# altavoces para Mp3 portatil



## chipko (Nov 21, 2007)

Hola amigos, hace mucho q no escribia por aqui, y sigo sin tener demasiada idea de electronica, pero bueno si me dejais aprovechare un poco de vuestras neuronas.

Tng una idea rondandome la cabeza para aprovechar algunos aparatejos q tng por casa.
Dispongo de unos altavoces de coche, que no uso, y queria saber si los podria usar como altavoces para conectar mi Mp3 en la cocina, mientras hago la comidita. 
Pero claro algo necesitaré que de potencia a la salida de mi mp3 (de bolsillo) pq con una pila de 1.5 no creo q el sonido sea audible a mas de 3 cm del altavoz jeje. 
Se os ocurre alguna idea facil sencilla y economica?


----------



## lordblacksuca (Nov 21, 2007)

hola, mira,lo que podes hacer es lo siguiente:

aca te dejo un link  http://www.pablin.com.ar/electron/circuito/audio/amp8/index.htm

eso, es un amplificador de audio con un tda2002 es simple de hacer y es barato, y encima logras mucha potencia.

espero aberte ayudado


----------



## chipko (Nov 21, 2007)

nunca he fabricado nada en placas, pero no me importaria empezar si esto es tan sencillo como dices.
Si me podeis decir alguna pagina en la q venga "paso a paso" como soldar y unir to los componentes pos muchisimo mejor, a ser posible con fotos..... es mucho pedir?
una vez fabricado, tendria q alimentarlo con un transformadorr o con una fuente de ordenador no? cual puedo usar?
y supongo q el amplificador a fabricar tendra algo asi como una entrada de corriente, una entrada de audio y una salida de audio amplificada q iria a los altavoces no?

Muchas gracias


----------



## lordblacksuca (Nov 21, 2007)

si exactamente, al circuito lo tenes que alimentar con 12vcc luego tenes una entrada de audio, donde conectas el mp3, y tenes una salida, a la cual le tenes que conectar los parlantes.

con respecto a la alimentacion, podes conseguirte un transformador de 220/12 de una radio vieja,  o sino lo podes comprar nuevo, en alguna casa de transformadores.

con respecto a lo de los componentes, si no sabes nada de electronica, lo mejor seria que te pongas a leer algo sobre el tema.

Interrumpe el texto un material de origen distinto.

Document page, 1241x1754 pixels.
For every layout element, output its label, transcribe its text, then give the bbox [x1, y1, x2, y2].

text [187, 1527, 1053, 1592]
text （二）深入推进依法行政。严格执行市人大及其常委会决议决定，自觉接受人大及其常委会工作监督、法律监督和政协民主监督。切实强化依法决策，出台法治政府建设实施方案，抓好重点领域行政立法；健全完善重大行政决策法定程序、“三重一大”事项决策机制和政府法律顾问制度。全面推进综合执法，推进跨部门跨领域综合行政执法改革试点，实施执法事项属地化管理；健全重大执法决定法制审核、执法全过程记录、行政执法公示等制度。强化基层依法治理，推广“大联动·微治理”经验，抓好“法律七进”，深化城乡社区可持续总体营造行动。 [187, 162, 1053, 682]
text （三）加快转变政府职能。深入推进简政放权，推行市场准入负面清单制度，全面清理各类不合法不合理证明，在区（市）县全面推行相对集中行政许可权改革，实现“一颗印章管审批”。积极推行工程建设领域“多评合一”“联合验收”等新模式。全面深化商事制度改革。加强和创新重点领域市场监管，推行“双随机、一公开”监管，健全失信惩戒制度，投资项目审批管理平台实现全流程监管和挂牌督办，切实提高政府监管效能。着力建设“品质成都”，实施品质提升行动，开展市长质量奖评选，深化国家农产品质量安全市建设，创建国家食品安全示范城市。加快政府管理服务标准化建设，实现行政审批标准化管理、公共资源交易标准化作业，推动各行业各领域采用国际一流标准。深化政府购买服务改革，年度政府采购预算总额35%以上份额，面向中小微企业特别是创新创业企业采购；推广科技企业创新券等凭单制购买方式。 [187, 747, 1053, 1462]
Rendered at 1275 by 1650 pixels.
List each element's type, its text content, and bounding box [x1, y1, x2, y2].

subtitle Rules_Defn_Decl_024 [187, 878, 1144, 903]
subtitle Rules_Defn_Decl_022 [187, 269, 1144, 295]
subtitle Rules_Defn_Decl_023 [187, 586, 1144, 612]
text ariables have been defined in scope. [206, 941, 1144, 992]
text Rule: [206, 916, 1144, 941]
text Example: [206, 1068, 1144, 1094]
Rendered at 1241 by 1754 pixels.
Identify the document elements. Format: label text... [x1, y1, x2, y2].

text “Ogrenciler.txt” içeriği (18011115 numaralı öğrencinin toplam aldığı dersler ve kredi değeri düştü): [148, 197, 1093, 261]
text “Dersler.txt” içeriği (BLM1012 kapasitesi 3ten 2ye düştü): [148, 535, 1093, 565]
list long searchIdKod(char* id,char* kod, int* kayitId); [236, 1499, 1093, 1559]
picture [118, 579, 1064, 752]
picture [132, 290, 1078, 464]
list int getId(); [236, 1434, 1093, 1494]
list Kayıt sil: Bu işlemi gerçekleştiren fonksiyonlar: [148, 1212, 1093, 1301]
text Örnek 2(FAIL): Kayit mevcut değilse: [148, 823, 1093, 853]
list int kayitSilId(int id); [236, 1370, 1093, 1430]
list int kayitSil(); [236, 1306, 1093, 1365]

aca tenes algo de las soldaduras:   http://roble.cnice.mecd.es/~jsaa0039/cucabot/soldadura-pcb.html

espero q te sirva


----------



## chipko (Nov 21, 2007)

Muchas gracias, es muy interesante. de momento cuando tenga tiempo me pondre con el amplificador. y mucha paciencia...... 

no se exactamente cual es la potencia de los altavoces, pero bueno, mas q el resultado me interesa el proceso, pa ir aprendiendo cosillas.
Asi q si alguien se le ocurren cosas sencillas para hacer con despieces de ordenadores sobretodo q me diga.
Mis primeros "cutreinventos" fueron un manos libres para el coche y un cargador..... si consigo mi nuevo proposito será un gran avance


----------



## chipko (Nov 22, 2007)

solo una preguntita mas. esto se puede montar en una placa de esas q llaman "de puntos" verdad? es q me parece mas sencillo. otra preguntita, cuanto cuestan los materiales? será caro montarlo todo? con un soldador me servira para todo o necesito algun aparetejo mas? es q este finde voy a casa de un amigo y es para tomarle prestado lo q necesite.
gracias
bye


----------



## illoo (Nov 26, 2008)

yo busco algo parecido pero me gustaria que me explicaseis como quitarle el amplificador a una radio y donde conectar la salida
gracias


----------



## rubnelafuente (Dic 22, 2009)

lordblacksuca dijo:


> hola, mira,lo que podes hacer es lo siguiente:
> 
> aca te dejo un link  http://www.pablin.com.ar/electron/circuito/audio/amp8/index.htm
> 
> ...


gracias por la pagina pero en el esqema salen valores de los condensadores distintos que en el dibujo de componentes de la placa
¿cual seria mejor poner?


----------



## elaficionado (Dic 22, 2009)

Hola.

Usa cualquiera, 220uF ó 100uF sirven, si puedes usa el de mayor capacidad.
0.1uF = 100nF

Chao.
elaficionado.


----------